2.Population demographics:The population demographics of any country are also a reflection of the system of ownership and quality of economic value that circulates in the population, general development, material and cultural wellbeing of the majority of the people of such a country. Zambia has a population demographic skewed towards young people below 14 years as a reflection of our failure to fundamentally transform our economy and society since independence, in favour of the majority of Zambia’s people. We are thus a very poor country incapable of feeding its own people, meanwhile we are a natural resource rich country.

Our democratically formulated popular vision of a transformed Zambia would entail determining the optimal population distribution and growth rates for the various phases of development of our country to guarantee every human being a chance to live a full life, on the basis of the forms of ownership of our productive forces and their stage of development. We have no shortage of skilled and educated Zambians to do this kind of planning.

3. The struggle to eliminate poverty:At the heart of our national vision and all planning would be the strategic goal of eliminating, and not alleviating, poverty. Poverty includes material and cultural deprivation, rather than just income and asset poverty. A simpler way of doingthis is to determine the minimum material and cultural threshold beyond which no human being in Zambia must be allowed to fall. This would also mean, for example, making universal access to nutritious and appropriate food, education, health, clean and safe water, shelter, and a basic income all human rights protected by the Constitution. The fantastic thing about all this is that Zambia has a rich natural resource base and a population which if scientifically organised and democratically managed, can achieve these simple things for every human being in Zambia, within the shortest possible time, actually.

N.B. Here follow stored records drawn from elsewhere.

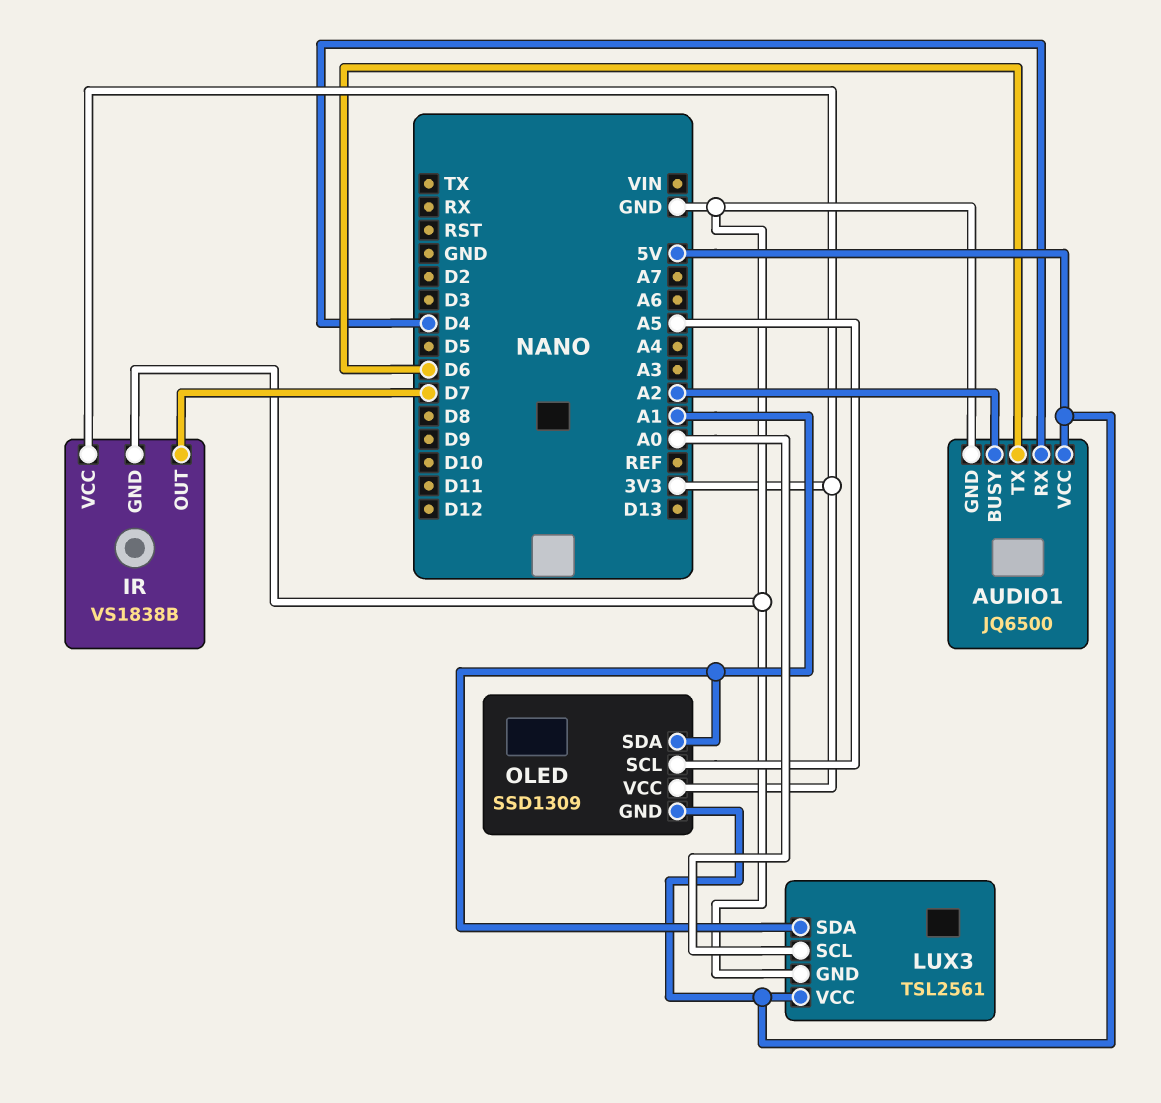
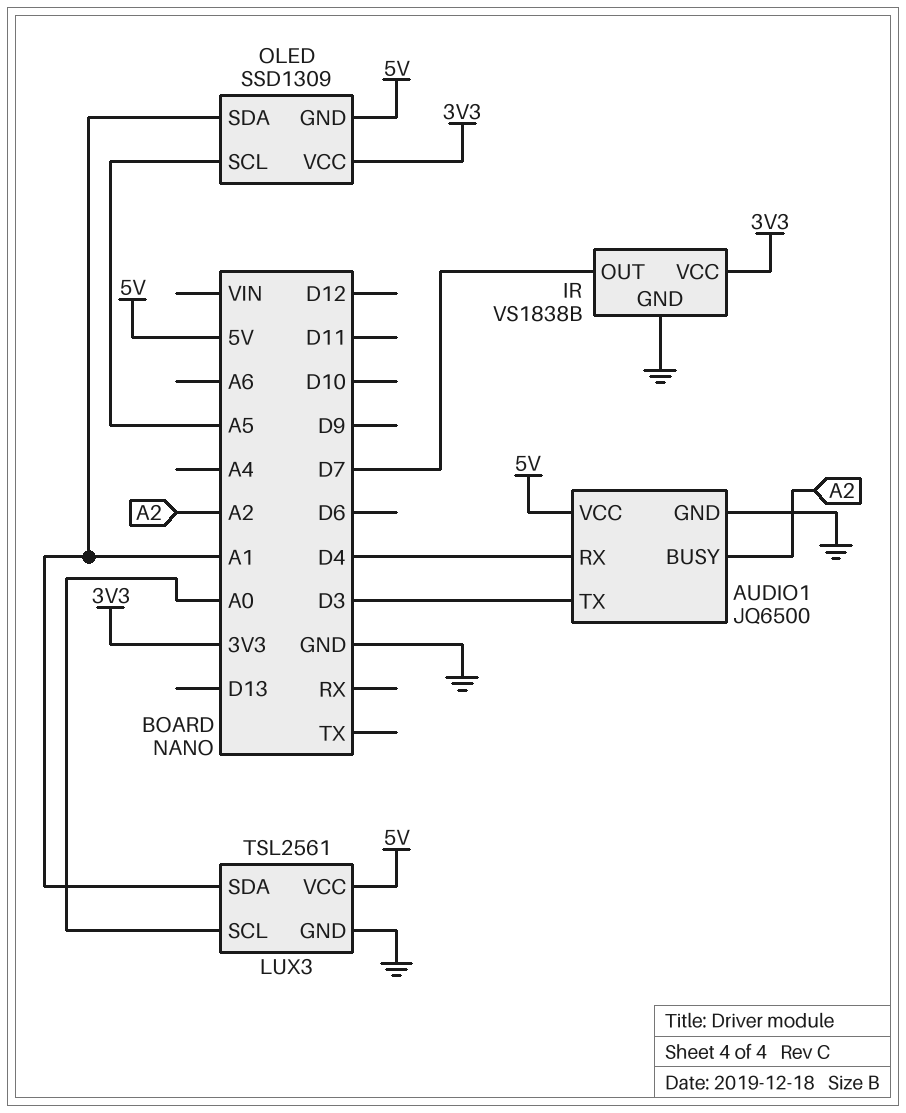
AUDIO1 pin TX: D6 -> D3

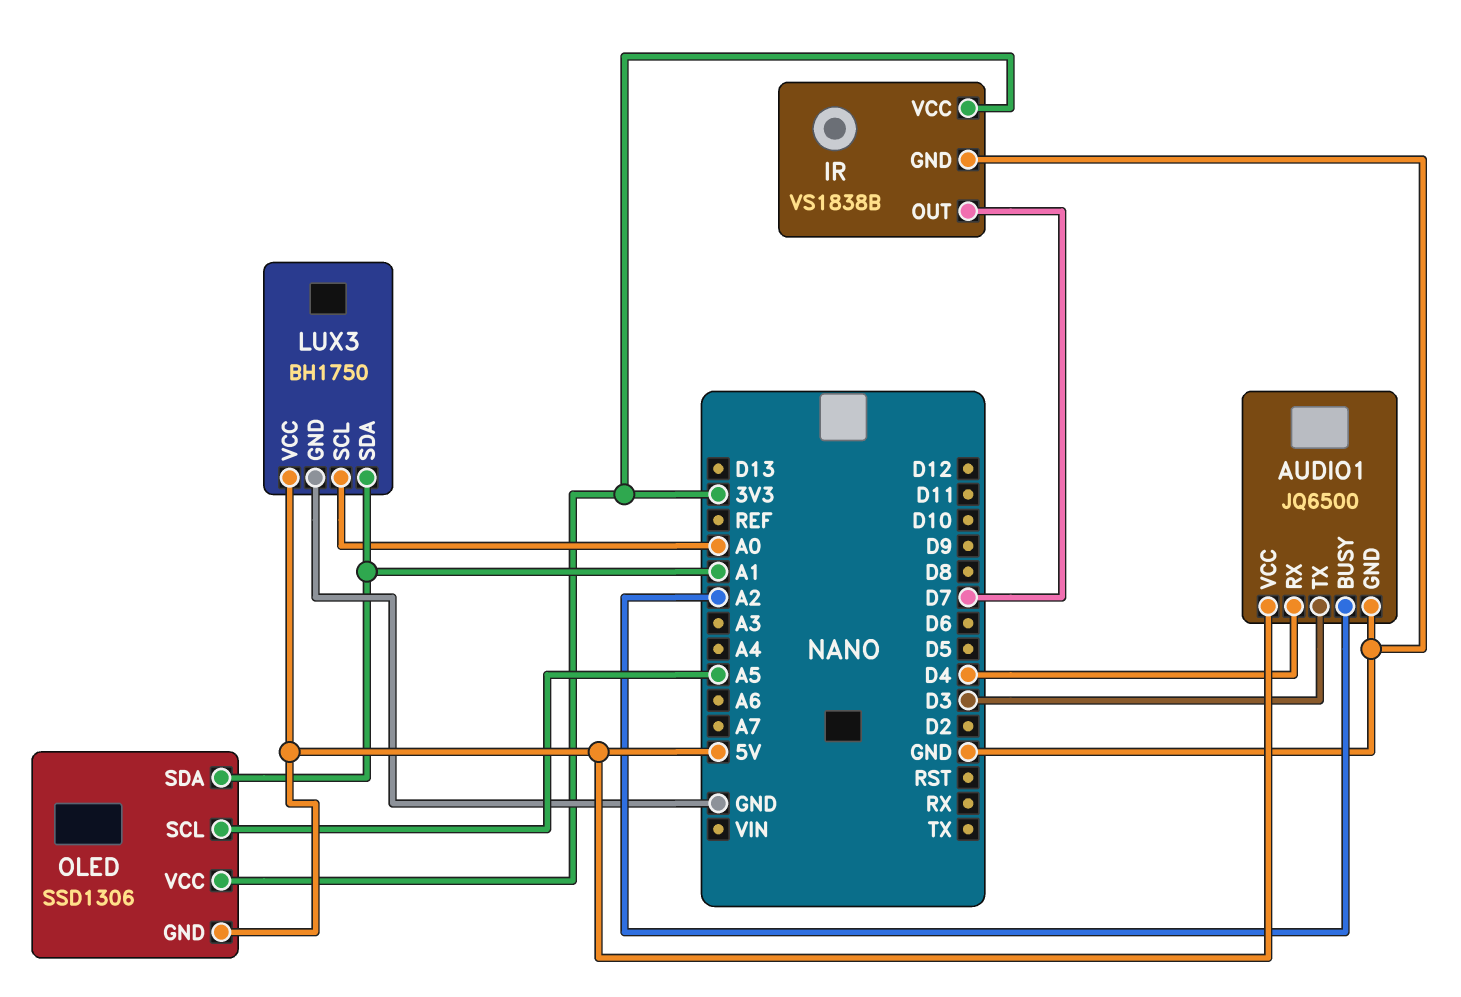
LUX3: TSL2561 -> BH1750
OLED: SSD1309 -> SSD1306

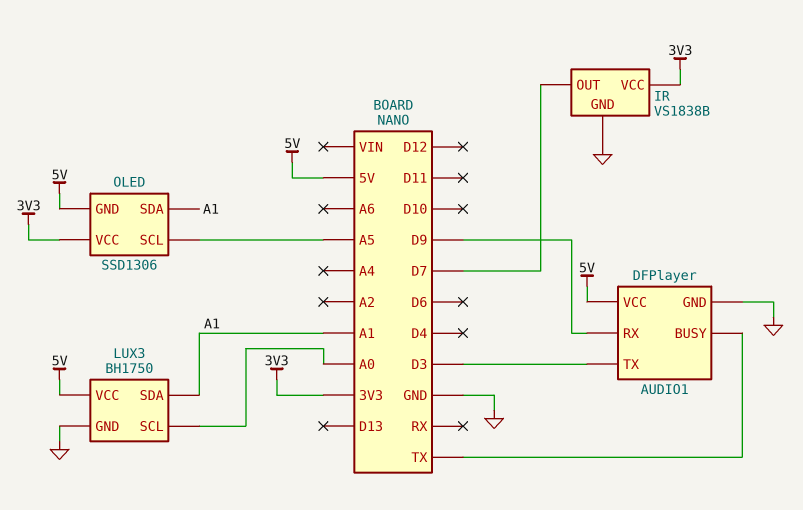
AUDIO1: JQ6500 -> DFPlayer
AUDIO1 pin BUSY: A2 -> TX
AUDIO1 pin RX: D4 -> D9

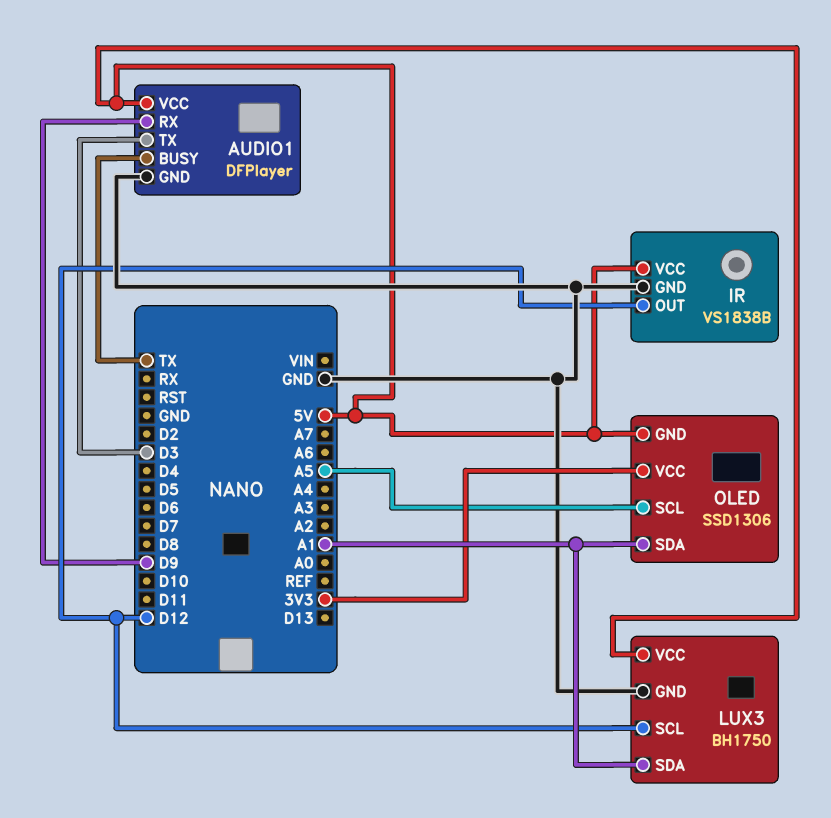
IR pin OUT: D7 -> D12
IR pin VCC: 3V3 -> 5V
LUX3 pin SCL: A0 -> D12

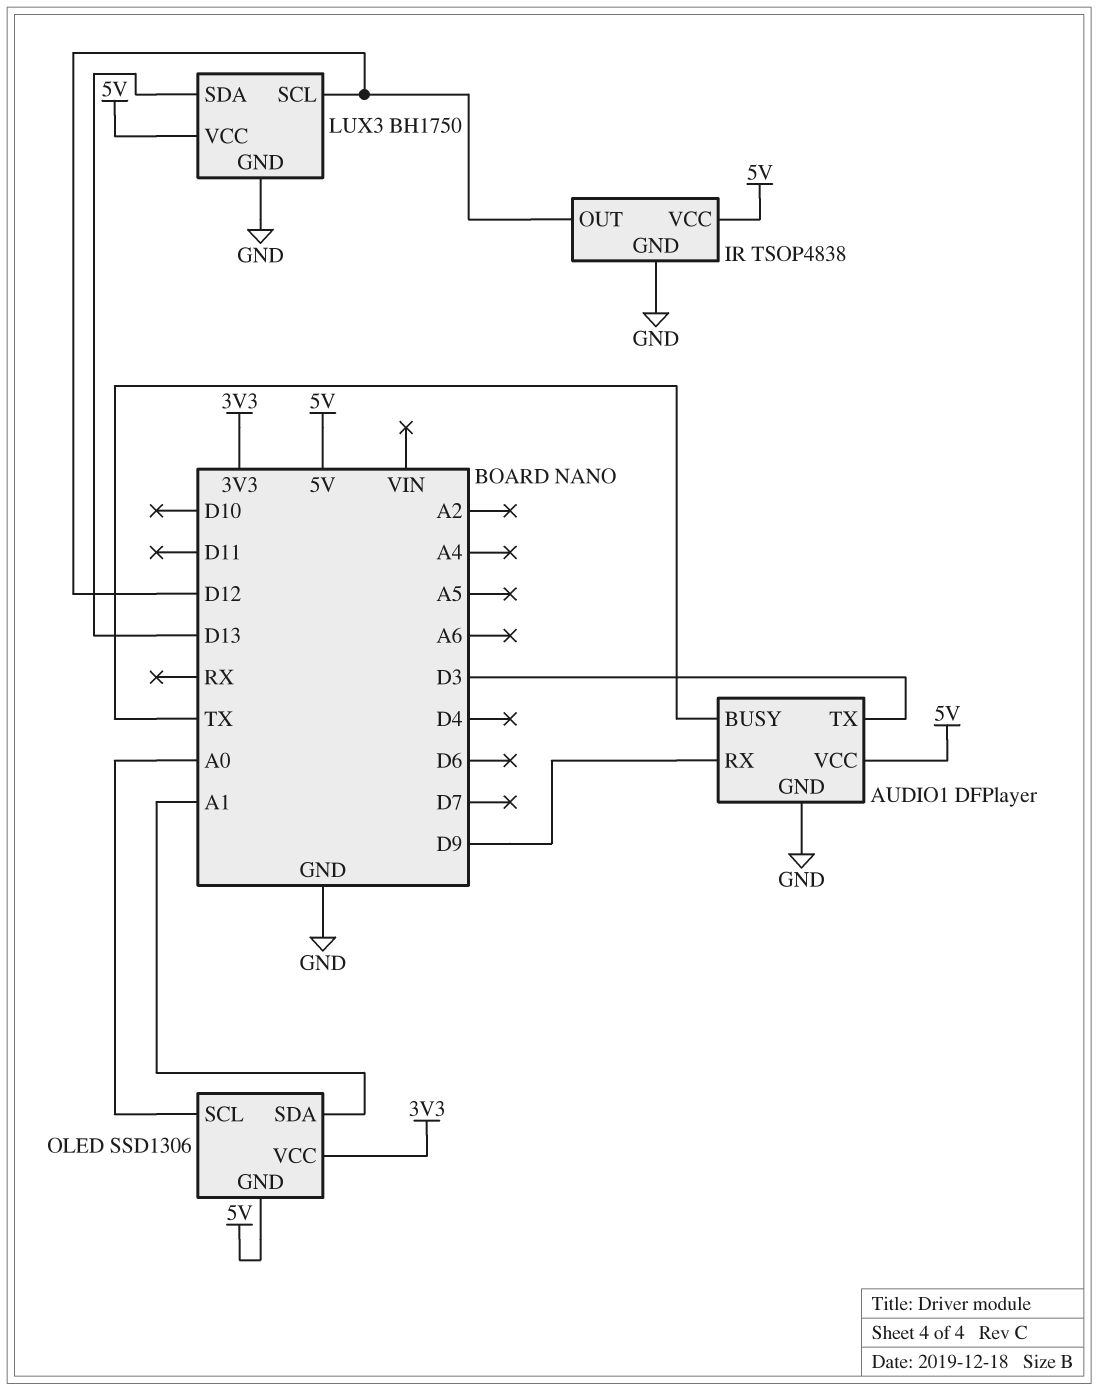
IR: VS1838B -> TSOP4838
LUX3 pin SDA: A1 -> D13
OLED pin SCL: A5 -> A0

4. Our Constitution, development and poverty: When I served on the Mwanakatwe Constitutional Review Commission, I recall petitioners pleading for making social economic rights fully justiciable – enforceable –by entrenching them in our Bill of Rights. Almost six decades after our independence, there is one fundamental lesson we cannot fail to learn about our politics and politicians: like all politicians all over the world, when left to their own devices, they will milk the country dry, sell the family silver, incur impossible to pay debt and impoverish the majority. Time has come for us to make it a duty for a bundle of essential and necessary rights for any human being to live a dignified life, to be entrenched as justiciable rights, in our constitution. Central to these rights of course would also be the right and duty for every right aged healthy person in Zambia to work. This requires a democratic national constitutional process. It can all be done!